The next class of subgroups have the form $S_k\wr S_m$ where $n=km$. Given a partition of $\\{1,\ldots,n\\}$ into $m$ subsets of size $k$, the base group $S_k\times\cdots\times S_k$ permutes within subsets whereas the $S_m$ permutes the subsets themselves. Besides being transitive, this action can also be described as imprimitive: there is a nontrivial partition of $\\{1,\ldots,n\\}$ that is preserved by the action of $S_k\wr S_m$, namely the aforementioned partition into $m$ subsets. On the other hand, a primitive subgroup of $S_n$ preserves only trivial partitions: namely the partition into singletons and the partition consisting of just the set itself.
Propoition. If $n=km$ then $S_k\wr S_m$ is maximal in $S_n$.
Proof. Same argument as above. I show if $K$ properly contains $S_k\wr S_m$ then $K$ contains all transpositions and so $K=S_n$.

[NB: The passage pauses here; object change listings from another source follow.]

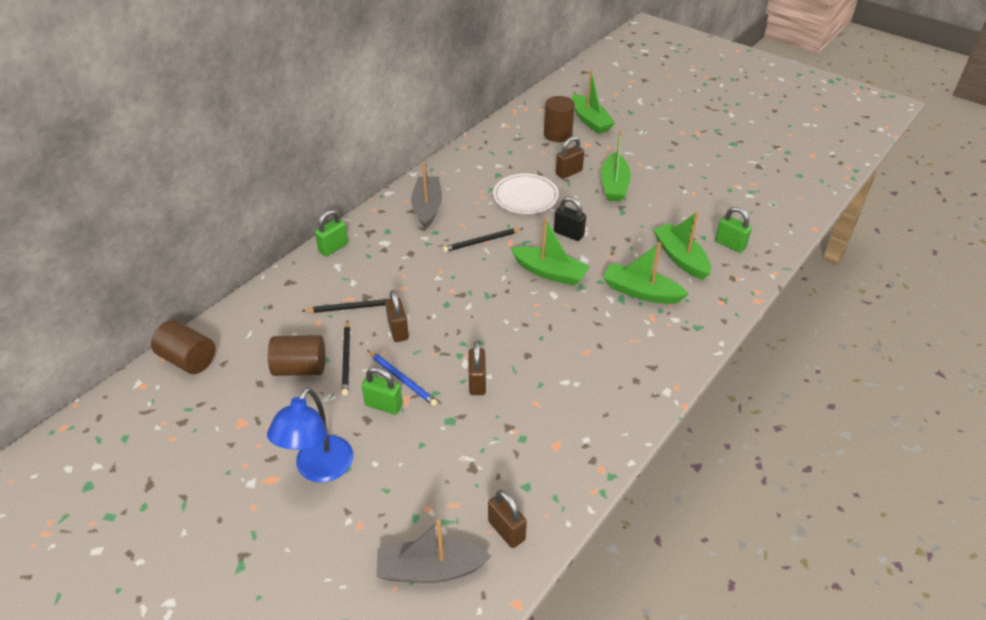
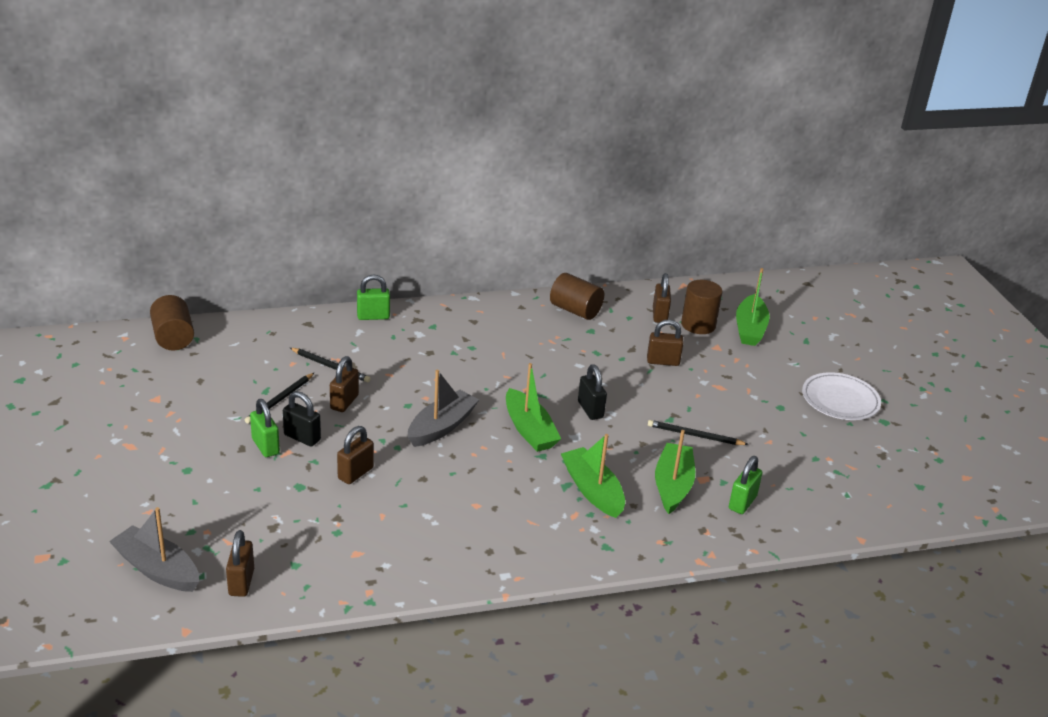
camera: 35 degrees right, 10 degrees down
blue lamp [267,387,353,483] -> none
brown cylinder [268,335,325,376] -> brown cylinder moved to [550,273,604,320]
blue pencil [367,350,438,406] -> black padlock [283,391,321,447]
grey boat [411,162,442,229] -> grey boat moved to [408,370,479,447]
black pencil [443,228,523,252] -> black pencil moved to [648,420,749,445]
white plate [493,173,559,214] -> white plate moved to [802,372,881,420]
green boat [601,131,631,201] -> none
green padlock [715,207,752,253] -> green padlock turned 45 degrees clockwise [729,456,762,514]
none -> brown padlock [653,273,671,323]

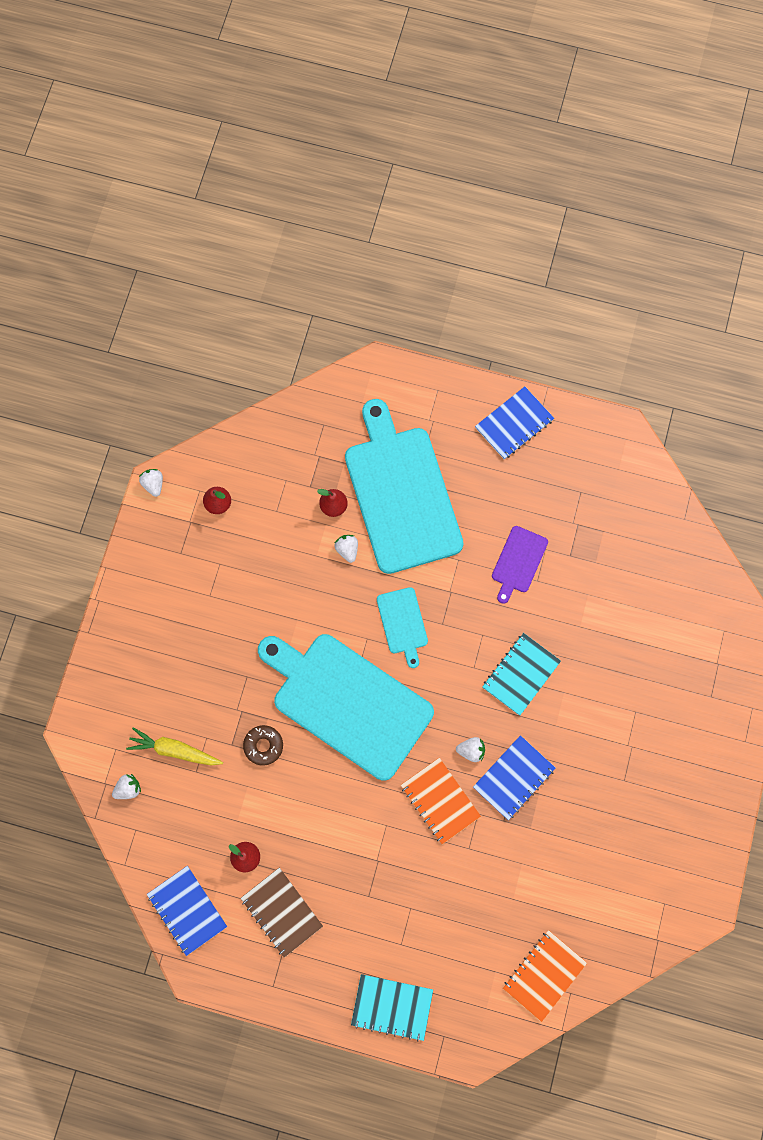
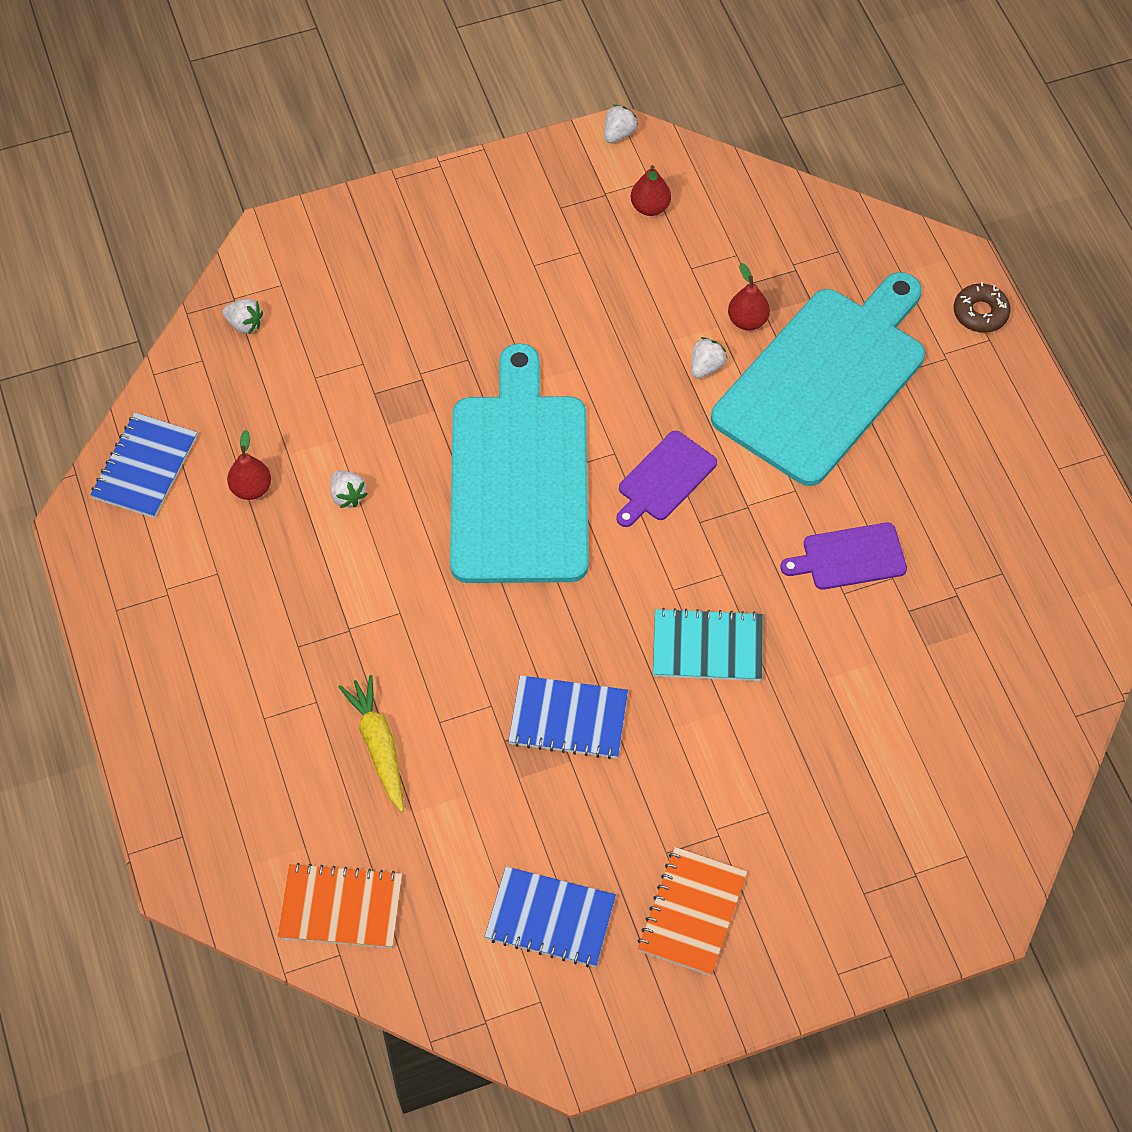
camera: 55 degrees right, 15 degrees down
yellow carrot [126,727,223,766] -> yellow carrot moved to [338,675,404,812]
brown notebook [241,868,323,958] -> none
brown donut [243,725,283,765] -> brown donut moved to [954,282,1011,333]
turquoise notebook [351,974,433,1042] -> none
turquoise cutting board [377,587,428,668] -> purple cutting board [616,431,717,527]
orange notebook [401,758,481,844] -> orange notebook moved to [638,847,747,976]
white strawberry [456,737,485,762] -> white strawberry moved to [330,470,367,508]
blue notebook [475,386,554,459] -> blue notebook moved to [485,866,616,967]

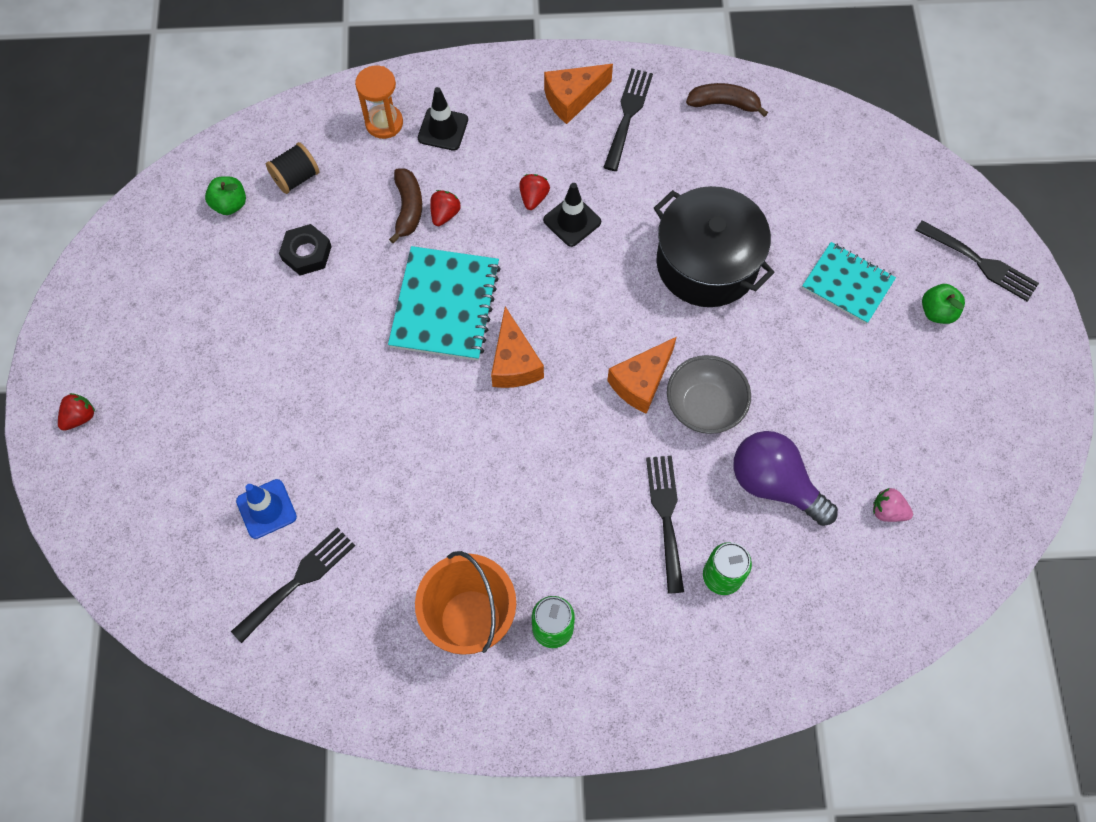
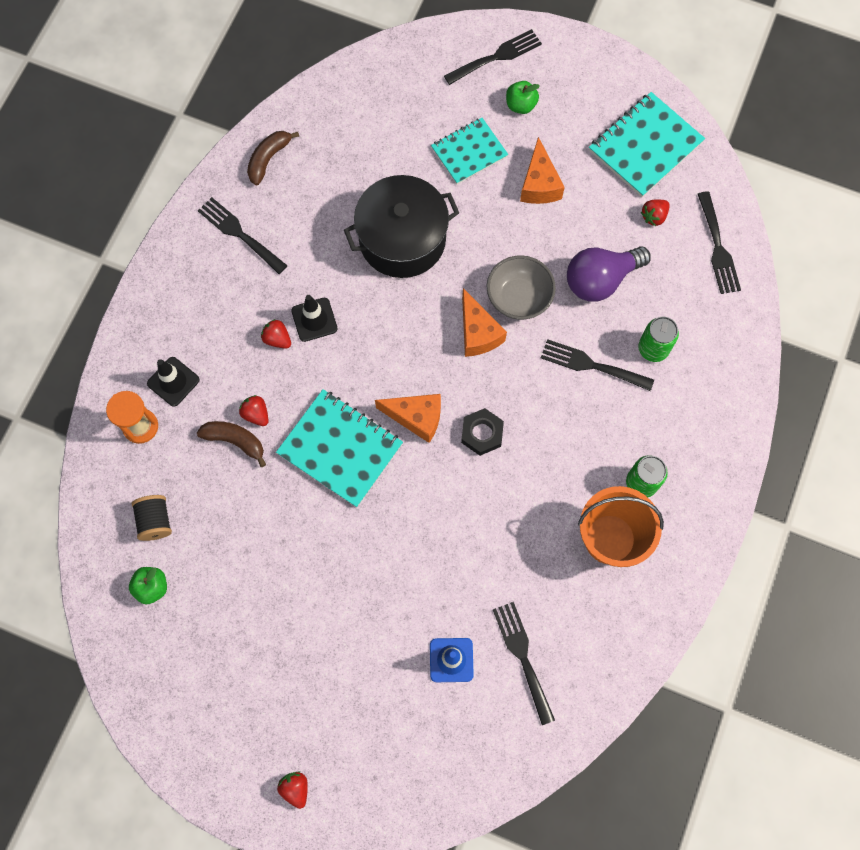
camera: 65 degrees left, 5 degrees up
black nut [279,224,332,276] -> black nut moved to [461,408,504,456]
orange cheese [544,64,613,124] -> orange cheese moved to [520,137,565,204]
pink strawberry [873,488,913,522] -> red strawberry [641,199,670,226]
none -> turquoise notebook [589,92,705,197]
none -> black fork [698,191,741,294]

Choose some $g\in K\setminus S_k\wr S_m$. Since $g$ doesn't preserve the partition into $m$ size-$k$ subsets $\Omega_1,\ldots,\Omega_m$, there is some $\Omega_k$ and some $i,j\in\Omega_k$ such that $g$ maps $i$ to another subset while mapping $j$ within $\Omega_k$. Conjugating the transposition $(ij)$ by $g$ yields another transposition $h\in K$ across subsets, and conjugating $h$ by a suitable element of $S_k\wr S_m$ yields all the transpositions across subsets. Since $S_k\wr S_m$ (and hence $K$) also contains all transpositions within subsets, $K$ contains all transpositions and so $K=S_n$. $\qed$
For example, the transitive imprimitive subgroups of $S_6$ are $S_3\wr S_2$ and $S_2\wr S_3$. Note that they are not isomorphic!
I first consider the special case of 2 dimensions. If $n=k^2$, then arrange the elements of $\\{1,\ldots,n\\}$ into a $k\times k$ matrix $M$. A copy of $S_k$ acts by permuting columns, whereas another copy of $S_k$ acts by permuting rows. Combining these two actions yields the subgroup $S_k\times S_k$; note it is imprimitive because it preserves the partition into columns, as well as the partition into rows. However, we can form a primitive subgroup by adding the permutation that reflects about the main diagonal, i.e. it maps $M_{ij}\mapsto M_{ji}$. This primitive group is a wreath product $S_k\wr S_2$, but it is different in nature from the transitive imprimitive wreath product explained above, where $n=2k$.
The idea can be generalised to $m$ dimensions: if $n=k^m$, then arrange $\\{1,\ldots,n\\}$ into a $k\times\cdots\times k$ multidimensional array. Then the primitive wreath product $S_k\wr S_m$ acts on this array: the base group $S_k\times\cdots\times S_k$ permutes elements within each coordinate, while $S_m$ permutes the coordinates themselves. It turns out there is this result, which I haven't read the proof of yet.
Proposition. The primitive wreath product $S_k\wr S_m$ is maximal in $S_n$ if $k\ge 5$ and $4\nmid k^{m-1}$.